Após morte por complicações no parto, familiares e amigos cobram apuração

Familiares e amigos pedem CPI para investigar hospital após morte de jovem mãe

Poucas dores são tão profundas quanto a perda de uma jovem mãe logo após o parto. O nascimento, momento que deveria ser de alegria e celebração, transformou-se em luto para familiares e amigos da arquiteta e urbanista Larissa Pompermayer Ramos, de 29 anos, que morreu devido a complicações de uma cesariana realizada em Campo Novo do Parecis (MT).

A filha de Larissa, Liana, sobreviveu, mas agora a comunidade busca respostas sobre o atendimento médico e as condições do hospital onde o parto ocorreu. Larissa passou pelo procedimento no dia 2 de novembro e, de acordo com informações médicas, desenvolveu um quadro de sepse.

A sepse, uma infecção generalizada que evolui rapidamente, resultou na morte da jovem sete dias após a cirurgia. O caso está sendo investigado pela Polícia Civil, suscitando suspeitas de negligência médica e causando profunda comoção na cidade.
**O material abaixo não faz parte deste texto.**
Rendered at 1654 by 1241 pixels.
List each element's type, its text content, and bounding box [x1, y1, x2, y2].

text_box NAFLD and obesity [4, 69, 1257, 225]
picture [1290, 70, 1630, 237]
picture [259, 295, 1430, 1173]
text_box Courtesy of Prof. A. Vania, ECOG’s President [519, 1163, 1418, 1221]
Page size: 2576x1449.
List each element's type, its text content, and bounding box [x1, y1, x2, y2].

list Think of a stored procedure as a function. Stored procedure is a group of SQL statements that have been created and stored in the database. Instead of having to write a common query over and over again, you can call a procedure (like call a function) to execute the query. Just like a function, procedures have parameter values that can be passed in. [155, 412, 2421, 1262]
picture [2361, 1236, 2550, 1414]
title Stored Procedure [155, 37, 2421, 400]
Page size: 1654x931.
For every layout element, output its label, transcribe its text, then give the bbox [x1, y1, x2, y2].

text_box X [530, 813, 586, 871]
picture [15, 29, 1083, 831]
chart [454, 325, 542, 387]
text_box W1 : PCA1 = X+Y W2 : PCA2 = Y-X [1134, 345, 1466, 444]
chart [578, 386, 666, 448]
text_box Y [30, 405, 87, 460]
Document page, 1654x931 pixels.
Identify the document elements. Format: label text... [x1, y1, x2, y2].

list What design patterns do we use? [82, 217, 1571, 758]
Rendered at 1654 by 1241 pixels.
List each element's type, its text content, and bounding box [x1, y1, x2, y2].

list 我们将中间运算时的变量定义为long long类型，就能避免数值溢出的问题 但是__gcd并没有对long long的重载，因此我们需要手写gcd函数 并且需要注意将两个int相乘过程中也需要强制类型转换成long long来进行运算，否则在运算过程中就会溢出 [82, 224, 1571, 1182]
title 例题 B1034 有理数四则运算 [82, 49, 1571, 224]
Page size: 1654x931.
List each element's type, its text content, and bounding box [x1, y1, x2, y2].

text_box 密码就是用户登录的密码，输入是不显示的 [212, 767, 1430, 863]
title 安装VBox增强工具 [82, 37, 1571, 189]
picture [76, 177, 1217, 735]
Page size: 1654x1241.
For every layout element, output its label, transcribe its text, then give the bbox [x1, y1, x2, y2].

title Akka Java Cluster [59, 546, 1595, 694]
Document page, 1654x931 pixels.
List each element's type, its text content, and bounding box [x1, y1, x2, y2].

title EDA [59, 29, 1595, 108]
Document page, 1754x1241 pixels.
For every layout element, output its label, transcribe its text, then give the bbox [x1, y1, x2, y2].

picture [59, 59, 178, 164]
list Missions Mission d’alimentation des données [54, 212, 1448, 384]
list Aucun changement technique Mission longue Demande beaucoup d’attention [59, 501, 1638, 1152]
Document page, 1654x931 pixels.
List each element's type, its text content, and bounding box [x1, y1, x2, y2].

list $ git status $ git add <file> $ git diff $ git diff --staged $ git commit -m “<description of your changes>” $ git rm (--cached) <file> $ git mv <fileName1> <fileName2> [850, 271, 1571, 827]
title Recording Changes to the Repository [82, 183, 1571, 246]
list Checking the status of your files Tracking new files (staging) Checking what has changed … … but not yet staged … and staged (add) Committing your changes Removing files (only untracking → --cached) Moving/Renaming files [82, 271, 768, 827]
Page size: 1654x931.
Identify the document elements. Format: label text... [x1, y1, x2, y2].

O companheiro de Larissa, o nutricionista Gabriel Henrique Weber, relatou a dor de ver os planos do casal interrompidos de forma abrupta. “Tínhamos tantos sonhos, planejamos juntos o nome da nossa filha, nossa casa… e, de repente, tudo foi tirado”, lamentou. Ele, assim como familiares e amigos, exige justiça e melhorias no sistema de saúde do município.

A comoção se transformou em mobilização: moradores de Campo Novo do Parecis protocolaram na Câmara de Vereadores um pedido de abertura de uma Comissão Parlamentar de Inquérito (CPI) para investigar o Hospital Municipal, administrado pelo Instituto Social São Lucas.

A petição aponta problemas estruturais graves, falta de insumos, superlotação e até o fechamento temporário do centro cirúrgico, fatores que, segundo os signatários, comprometem o direito à saúde e colocam vidas em risco.

O Instituto São Lucas declarou que Larissa recebeu atendimento de urgência e assistência completa, mas não resistiu. Enquanto as autoridades investigam os fatos, a população local clama por mudanças e por um sistema de saúde mais humano, para que tragédias como esta não se repitam.

Além do pedido de CPI, o caso gerou debate nacional sobre a segurança de partos hospitalares e a fiscalização de unidades de saúde em municípios de pequeno porte. Especialistas reforçam a necessidade de protocolos rigorosos para prevenir infecções pós-cirúrgicas e garantir atendimento de qualidade a gestantes.

Organizações de defesa da saúde também se manifestaram, destacando a importância de acompanhamento médico contínuo e transparência nos hospitais públicos e privados. A morte de Larissa tornou-se símbolo da urgência em enfrentar problemas estruturais que afetam diretamente a vida de mães e recém-nascidos.

Enquanto a investigação segue em andamento, familiares, amigos e moradores de Campo Novo do Parecis permanecem mobilizados, esperando não apenas justiça para Larissa, mas mudanças efetivas que evitem que outras famílias enfrentem a mesma tragédia.